**JOB ITEM**: The entries follow. Copy every line in which "http" appears.

━━ DATA PROVIDED

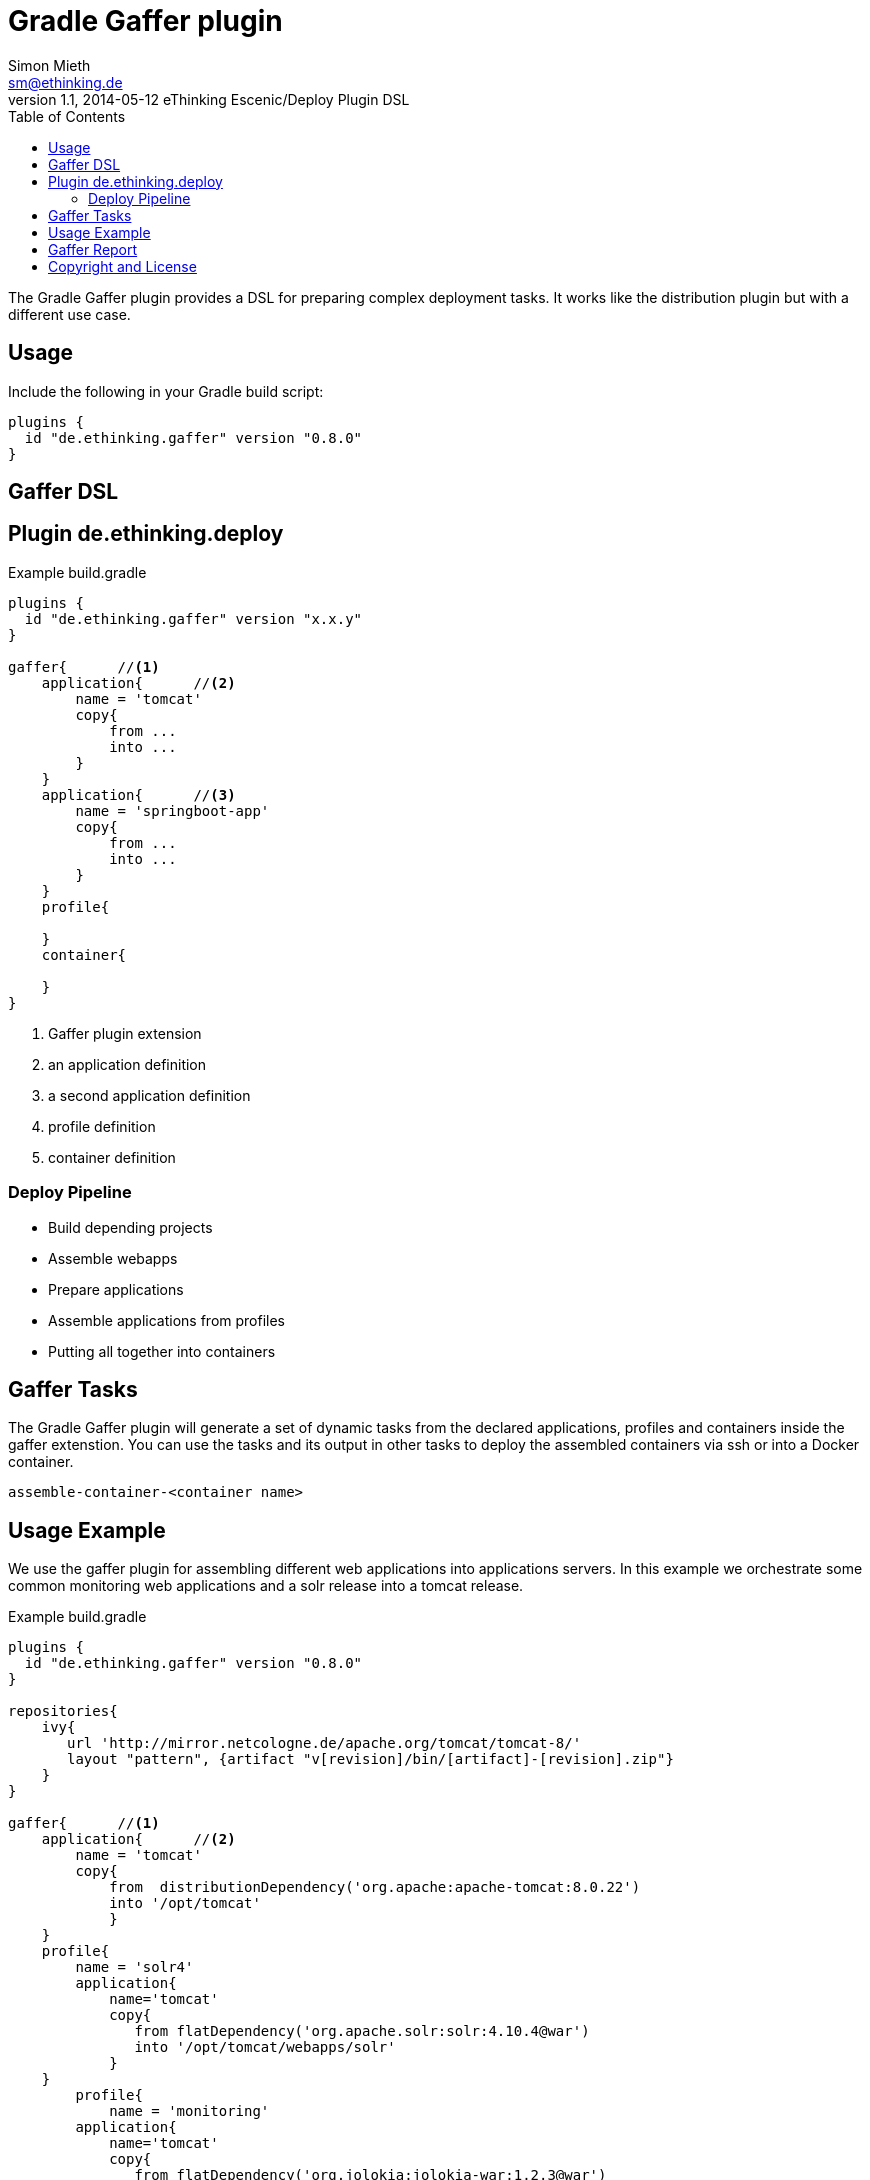= Gradle Gaffer plugin
Simon Mieth <sm@ethinking.de>
v1.1, 2014-05-12 eThinking Escenic/Deploy Plugin DSL
:toc: left
:toclevels: 4
:source-highlighter: coderay
:icons: font


The Gradle Gaffer plugin provides a DSL for preparing complex deployment tasks. It works like the distribution plugin but with a different use case.

== Usage
Include the following in your Gradle build script:


[source, groovy]
----
plugins {
  id "de.ethinking.gaffer" version "0.8.0"
}
----

== Gaffer DSL


== Plugin de.ethinking.deploy

.Example build.gradle 
[source, groovy]
----
plugins {
  id "de.ethinking.gaffer" version "x.x.y"
}

gaffer{      //<1>
    application{      //<2>
        name = 'tomcat'
        copy{   
            from ...
            into ...
        }
    }
    application{      //<3>
        name = 'springboot-app'
        copy{   
            from ...
            into ...
        }
    }
    profile{
    
    }
    container{
    
    }
}

----
<1> Gaffer plugin extension 
<2> an application definition
<3> a second application definition
<4> profile definition
<5> container definition 


=== Deploy Pipeline

 * Build depending projects
 * Assemble webapps
 * Prepare applications
 * Assemble applications from profiles
 * Putting all together into containers
  



== Gaffer Tasks

The Gradle Gaffer plugin will generate a set of dynamic tasks from the declared applications, profiles and containers inside the gaffer extenstion. You can use the tasks and its output in other tasks to deploy the assembled containers via ssh or into a Docker container.

----
assemble-container-<container name>
----


== Usage Example

We use the gaffer plugin for assembling different web applications into applications servers. In this example we orchestrate some common monitoring web applications and a solr release into a tomcat release. 
 

.Example build.gradle 
[source, groovy]
----
plugins {
  id "de.ethinking.gaffer" version "0.8.0"
}

repositories{
    ivy{
       url 'http://mirror.netcologne.de/apache.org/tomcat/tomcat-8/'
       layout "pattern", {artifact "v[revision]/bin/[artifact]-[revision].zip"}
    }
}

gaffer{      //<1>
    application{      //<2>
        name = 'tomcat'
        copy{   
            from  distributionDependency('org.apache:apache-tomcat:8.0.22')
            into '/opt/tomcat'
            }
    }
    profile{
        name = 'solr4'    
        application{
            name='tomcat'
            copy{
               from flatDependency('org.apache.solr:solr:4.10.4@war')
               into '/opt/tomcat/webapps/solr'
	    }		   
    }
	profile{
	    name = 'monitoring'
        application{
            name='tomcat'
            copy{
               from flatDependency('org.jolokia:jolokia-war:1.2.3@war')
               into '/opt/tomcat/webapps/jolokia'
            }
            copy{
               from flatDependency('com.netflix.hystrix:hystrix-dashboard:1.4.5@war')
               into '/opt/tomcat/webapps/hystrix-dashboard'
            }
        }			
	}	 
  }
  container{
     name="searchserver"
     profiles "solr4","monitoring"
     reportTarget='opt/tomcat/webapps/report'
  }
}
----

Execute Gaffer assemble task by 

----
gradle assemble-container-searchserver
----

You will find the generated assembled files in 

----
$builDir/assemble/container/<container name>/
----


== Gaffer Report
The Gaffer Report is a small AngularJS App which provides information about the assembled files. In order to activate the report set up the *reportTarget* property inside the container to the desired location.


[source, groovy]
----
gaffer{
   ...
  container{
     name="searchserver"
     
     reportTarget='opt/tomcat/webapps/report'
  }
}
----

== Copyright and License

Copyright 2014-2015 (c) http://ethinking.de[eThinking]  and contributors.

All versions, present and past, of Gradle Gaffer Plugin are licensed under Apache 2.0 license.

━━━━

**RESULT**:
       url 'http://mirror.netcologne.de/apache.org/tomcat/tomcat-8/'
Copyright 2014-2015 (c) http://ethinking.de[eThinking]  and contributors.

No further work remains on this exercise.